▶ [The records]:
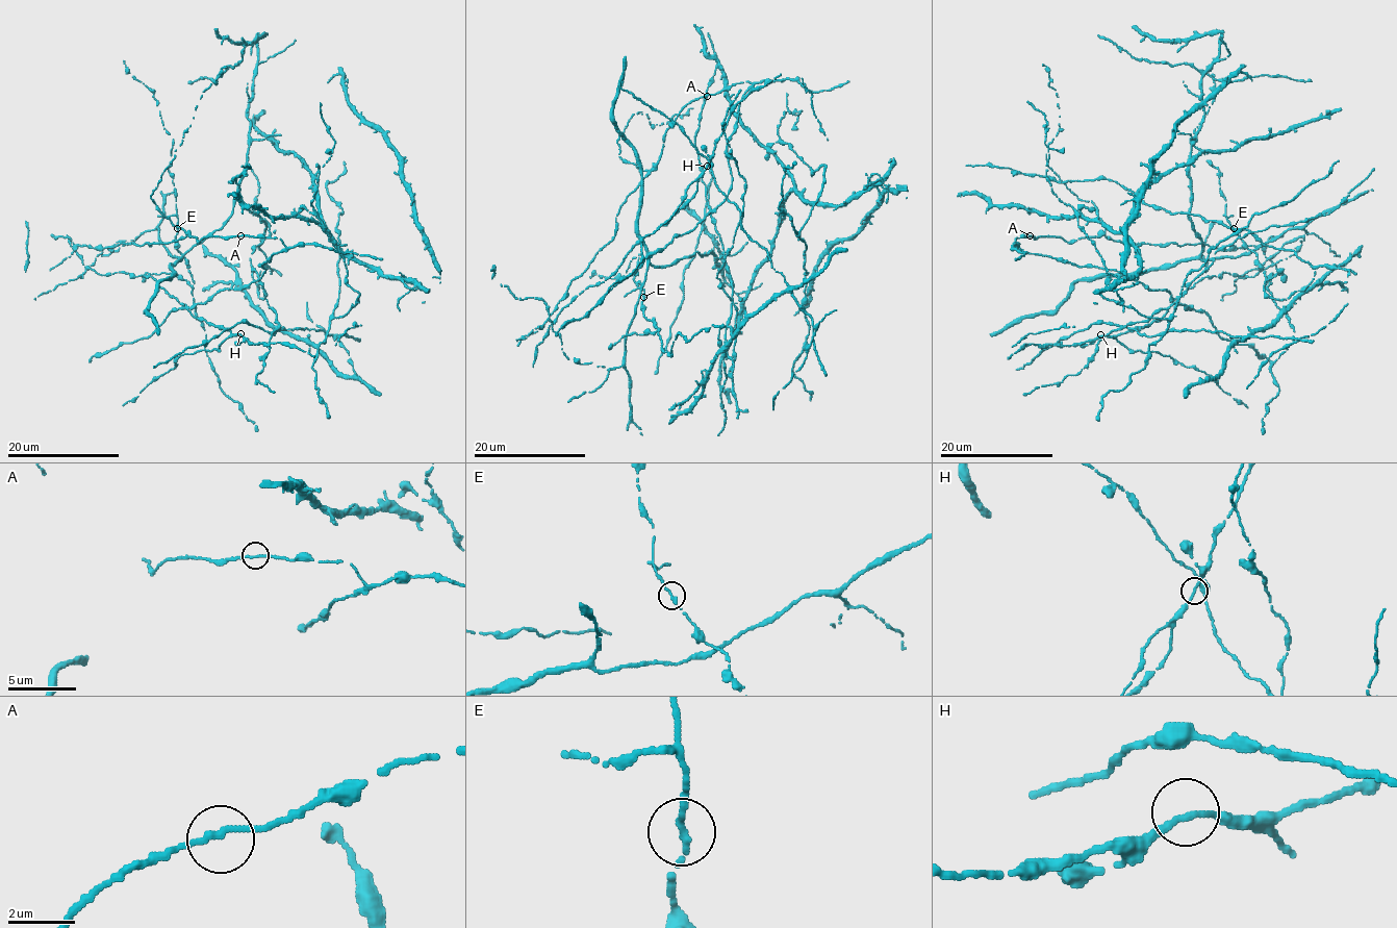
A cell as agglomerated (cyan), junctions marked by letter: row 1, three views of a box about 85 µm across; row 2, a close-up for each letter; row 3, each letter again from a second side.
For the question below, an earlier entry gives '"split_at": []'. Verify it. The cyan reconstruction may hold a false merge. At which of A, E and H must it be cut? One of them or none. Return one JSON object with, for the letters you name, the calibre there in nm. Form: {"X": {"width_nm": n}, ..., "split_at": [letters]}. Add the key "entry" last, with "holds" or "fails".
{"split_at": [], "entry": "holds"}

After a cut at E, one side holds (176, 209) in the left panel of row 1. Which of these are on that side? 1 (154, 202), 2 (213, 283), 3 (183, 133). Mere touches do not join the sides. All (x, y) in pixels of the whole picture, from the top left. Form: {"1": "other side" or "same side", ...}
{"1": "other side", "2": "other side", "3": "other side"}

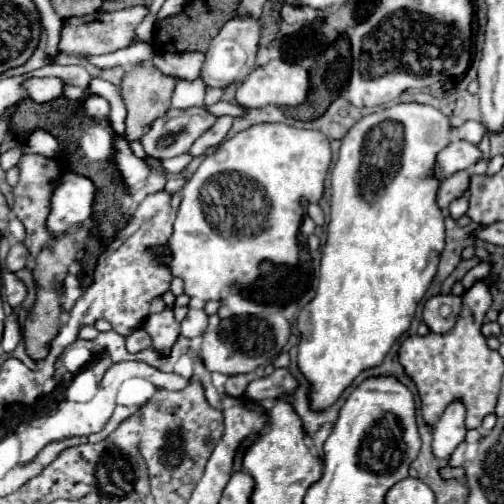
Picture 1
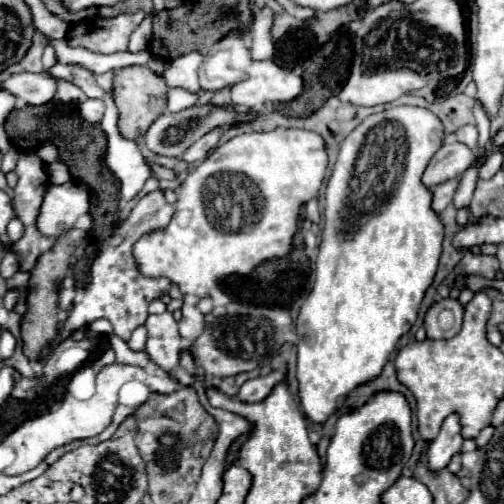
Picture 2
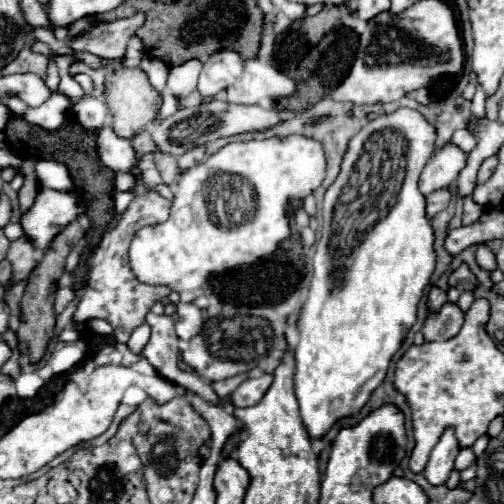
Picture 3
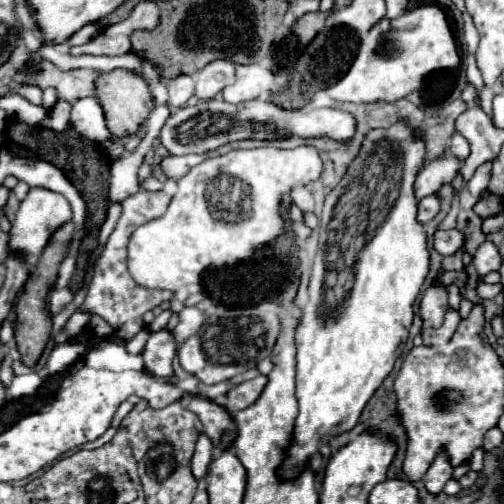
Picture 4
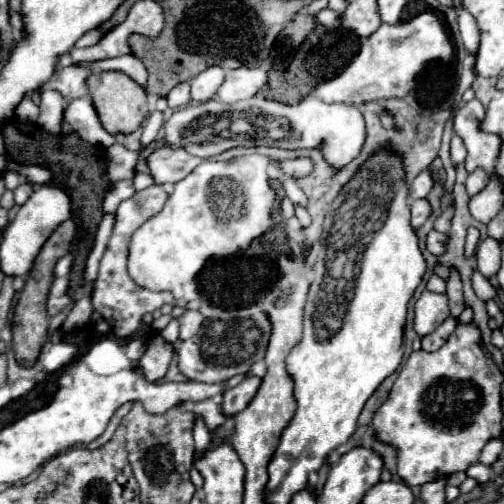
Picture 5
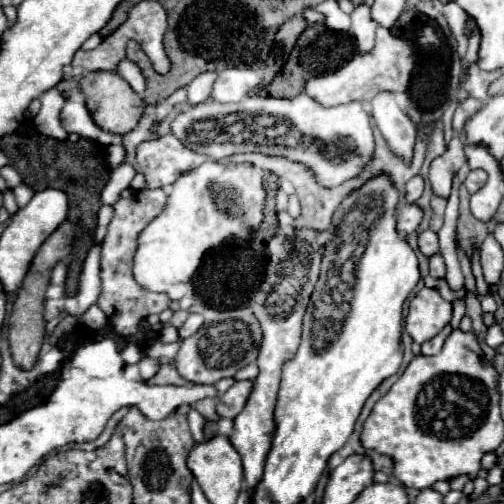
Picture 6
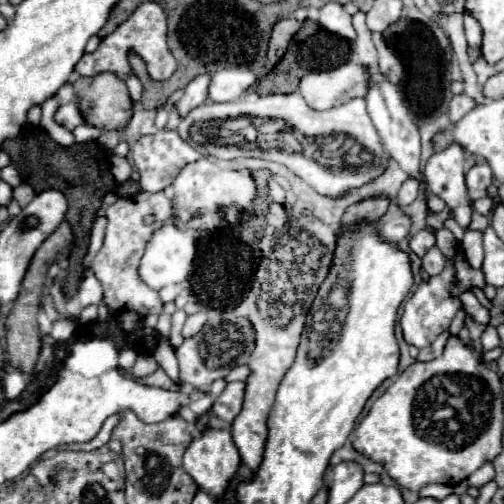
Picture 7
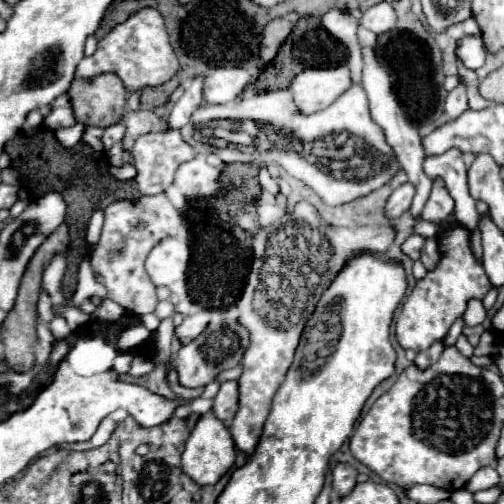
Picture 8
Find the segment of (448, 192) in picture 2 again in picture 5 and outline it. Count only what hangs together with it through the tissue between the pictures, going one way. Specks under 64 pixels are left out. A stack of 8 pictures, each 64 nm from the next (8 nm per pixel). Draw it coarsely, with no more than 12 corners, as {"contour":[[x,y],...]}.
{"contour":[[414,200],[412,226],[420,228],[432,214],[430,202]]}

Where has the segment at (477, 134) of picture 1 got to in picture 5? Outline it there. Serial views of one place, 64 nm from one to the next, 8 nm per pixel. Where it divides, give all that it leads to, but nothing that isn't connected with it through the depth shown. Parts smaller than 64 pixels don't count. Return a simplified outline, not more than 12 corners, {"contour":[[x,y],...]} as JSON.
{"contour":[[452,136],[452,162],[464,162],[466,148],[460,136]]}

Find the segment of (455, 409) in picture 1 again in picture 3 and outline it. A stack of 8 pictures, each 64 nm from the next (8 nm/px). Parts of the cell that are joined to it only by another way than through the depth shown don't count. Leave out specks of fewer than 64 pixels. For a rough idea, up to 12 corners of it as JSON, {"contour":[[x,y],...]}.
{"contour":[[446,428],[432,448],[424,476],[430,484],[448,480],[458,444]]}

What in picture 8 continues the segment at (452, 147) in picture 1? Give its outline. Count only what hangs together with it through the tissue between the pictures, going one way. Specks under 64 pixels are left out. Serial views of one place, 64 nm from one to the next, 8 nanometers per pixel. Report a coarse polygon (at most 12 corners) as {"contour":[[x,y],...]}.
{"contour":[[408,182],[392,192],[386,216],[398,218],[408,210],[416,188]]}

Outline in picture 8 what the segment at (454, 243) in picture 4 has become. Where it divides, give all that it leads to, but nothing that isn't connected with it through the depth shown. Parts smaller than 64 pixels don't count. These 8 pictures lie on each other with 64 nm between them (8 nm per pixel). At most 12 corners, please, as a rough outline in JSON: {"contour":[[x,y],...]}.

▶ [Activity]: Where the data includes pictures, leave them out and write out everything else exactly.

▶ [Result for this task]:
A cell as agglomerated (cyan), junctions marked by letter: row 1, three views of a box about 85 µm across; row 2, a close-up for each letter; row 3, each letter again from a second side.
For the question below, an earlier entry gives '"split_at": []'. Verify it. The cyan reconstruction may hold a false merge. At which of A, E and H must it be cut? One of them or none. Return one JSON object with, for the letters you name, the calibre there in nm. Form: {"X": {"width_nm": n}, ..., "split_at": [letters]}. Add the key "entry" last, with "holds" or "fails".
{"split_at": [], "entry": "holds"}

After a cut at E, one side holds (176, 209) in the left panel of row 1. Which of these are on that side? 1 (154, 202), 2 (213, 283), 3 (183, 133). Mere touches do not join the sides. All (x, y) in pixels of the whole picture, from the top left. Form: {"1": "other side" or "same side", ...}
{"1": "other side", "2": "other side", "3": "other side"}

Picture 1
Picture 2
Picture 3
Picture 4
Picture 5
Picture 6
Picture 7
Picture 8
Find the segment of (448, 192) in picture 2 again in picture 5 and outline it. Count only what hangs together with it through the tissue between the pictures, going one way. Specks under 64 pixels are left out. A stack of 8 pictures, each 64 nm from the next (8 nm per pixel). Draw it coarsely, with no more than 12 corners, as {"contour":[[x,y],...]}.
{"contour":[[414,200],[412,226],[420,228],[432,214],[430,202]]}

Where has the segment at (477, 134) of picture 1 got to in picture 5? Outline it there. Serial views of one place, 64 nm from one to the next, 8 nm per pixel. Where it divides, give all that it leads to, but nothing that isn't connected with it through the depth shown. Parts smaller than 64 pixels don't count. Return a simplified outline, not more than 12 corners, {"contour":[[x,y],...]} as JSON.
{"contour":[[452,136],[452,162],[464,162],[466,148],[460,136]]}

Find the segment of (455, 409) in picture 1 again in picture 3 and outline it. A stack of 8 pictures, each 64 nm from the next (8 nm/px). Parts of the cell that are joined to it only by another way than through the depth shown don't count. Leave out specks of fewer than 64 pixels. For a rough idea, up to 12 corners of it as JSON, {"contour":[[x,y],...]}.
{"contour":[[446,428],[432,448],[424,476],[430,484],[448,480],[458,444]]}

What in picture 8 continues the segment at (452, 147) in picture 1? Give its outline. Count only what hangs together with it through the tissue between the pictures, going one way. Specks under 64 pixels are left out. Serial views of one place, 64 nm from one to the next, 8 nanometers per pixel. Report a coarse polygon (at most 12 corners) as {"contour":[[x,y],...]}.
{"contour":[[408,182],[392,192],[386,216],[398,218],[408,210],[416,188]]}

Outline in picture 8 what the segment at (454, 243) in picture 4 has become. Where it divides, give all that it leads to, but nothing that isn't connected with it through the depth shown. Parts smaller than 64 pixels don't count. These 8 pictures lie on each other with 64 nm between them (8 nm per pixel). At most 12 corners, please, as a rough outline in JSON: {"contour":[[x,y],...]}.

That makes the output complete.